- **Work instruction**: Set down, word for word, the part of the rows below that opens with the line containing "What is the highest" and closes with the line containing "Against group", keeping both of those lines. Leave the pictures out of your answer.
═════ Entries shown
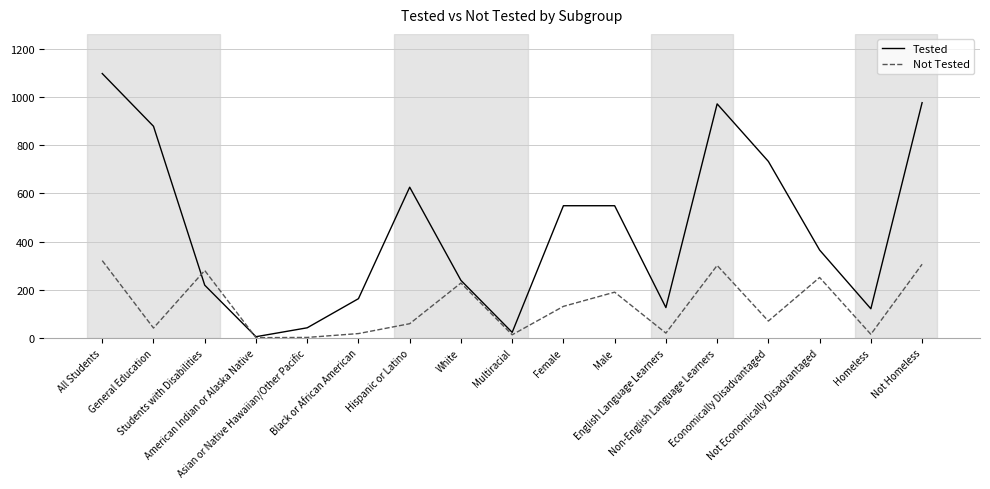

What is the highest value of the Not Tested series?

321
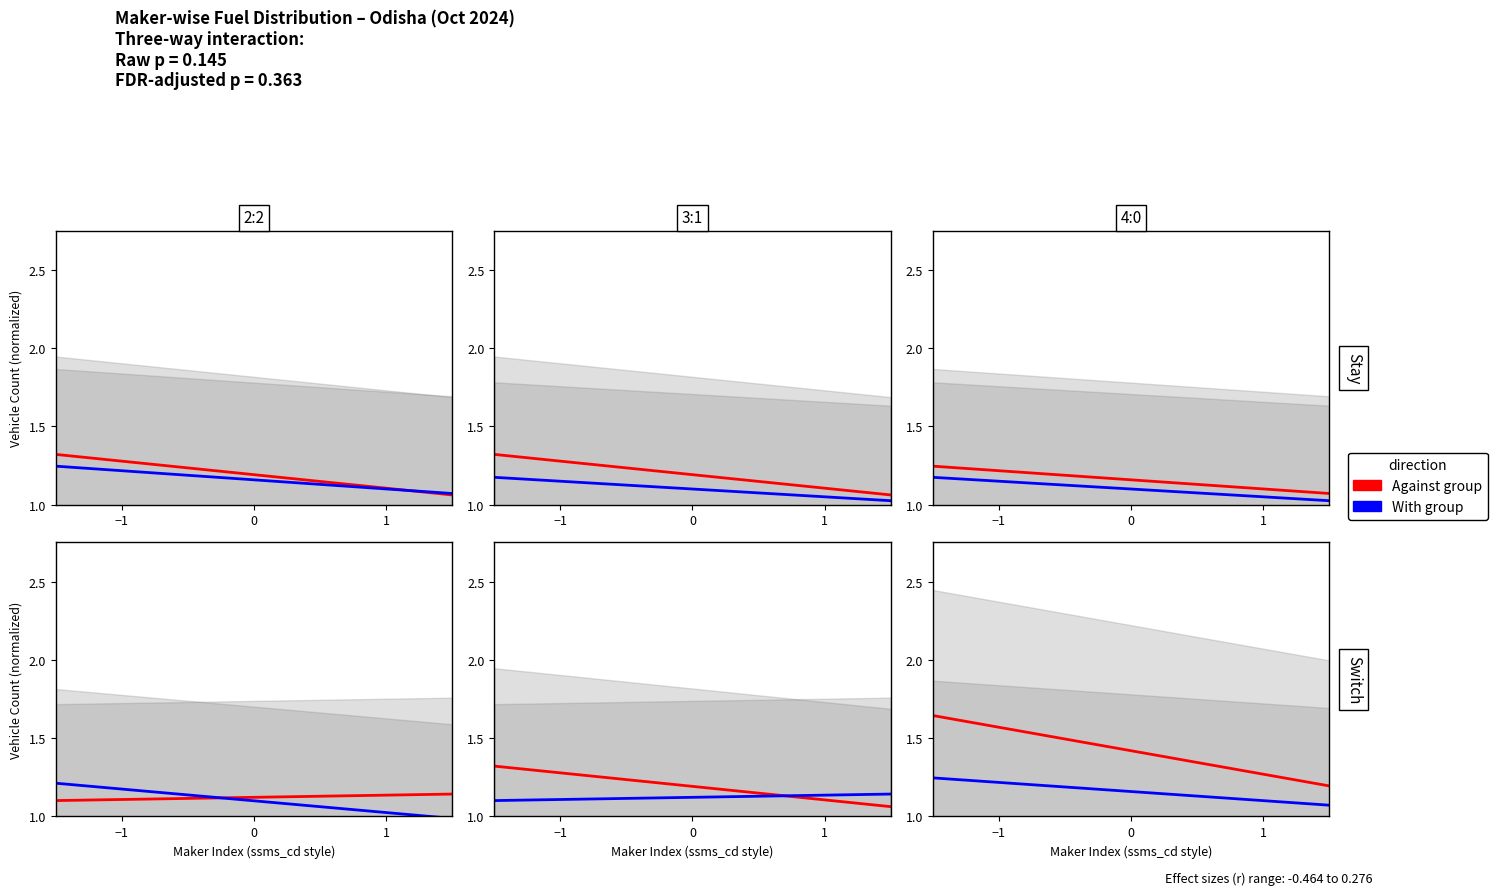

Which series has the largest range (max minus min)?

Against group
══════════
═════ Entries shown
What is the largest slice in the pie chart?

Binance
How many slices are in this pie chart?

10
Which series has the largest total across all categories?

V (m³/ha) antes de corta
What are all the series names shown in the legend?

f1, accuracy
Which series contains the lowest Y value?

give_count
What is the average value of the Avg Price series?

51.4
══════════
═════ Entries shown
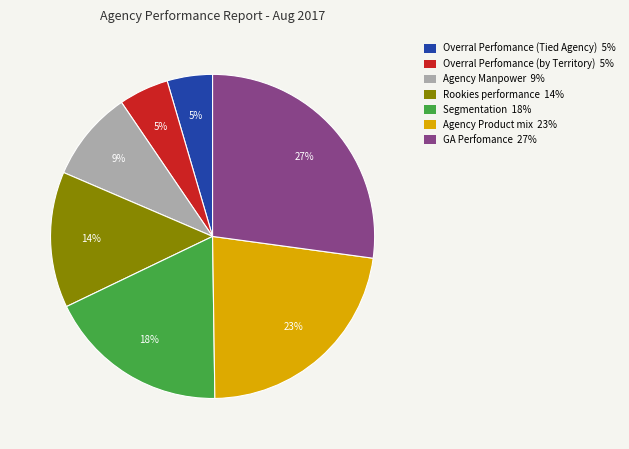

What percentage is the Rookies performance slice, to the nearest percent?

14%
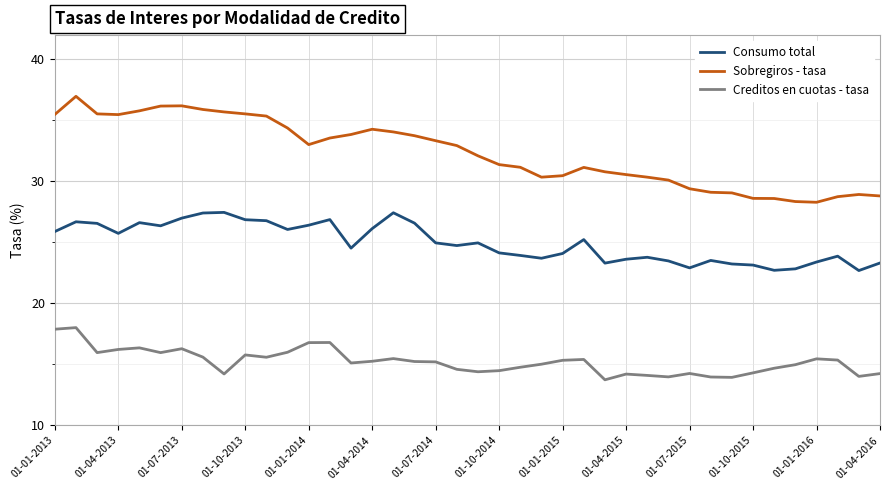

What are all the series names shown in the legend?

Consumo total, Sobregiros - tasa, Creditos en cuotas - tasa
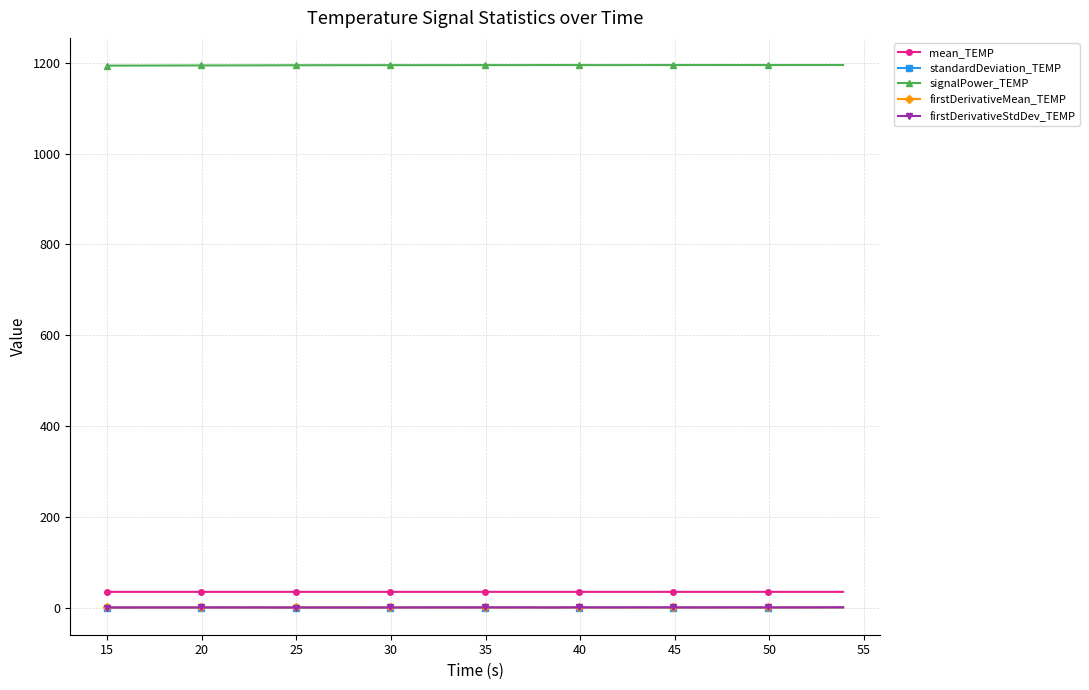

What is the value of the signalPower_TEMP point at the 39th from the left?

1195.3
══════════
- **Answer for this exercise**:
What is the highest value of the Not Tested series?

321

Which series has the largest range (max minus min)?

Against group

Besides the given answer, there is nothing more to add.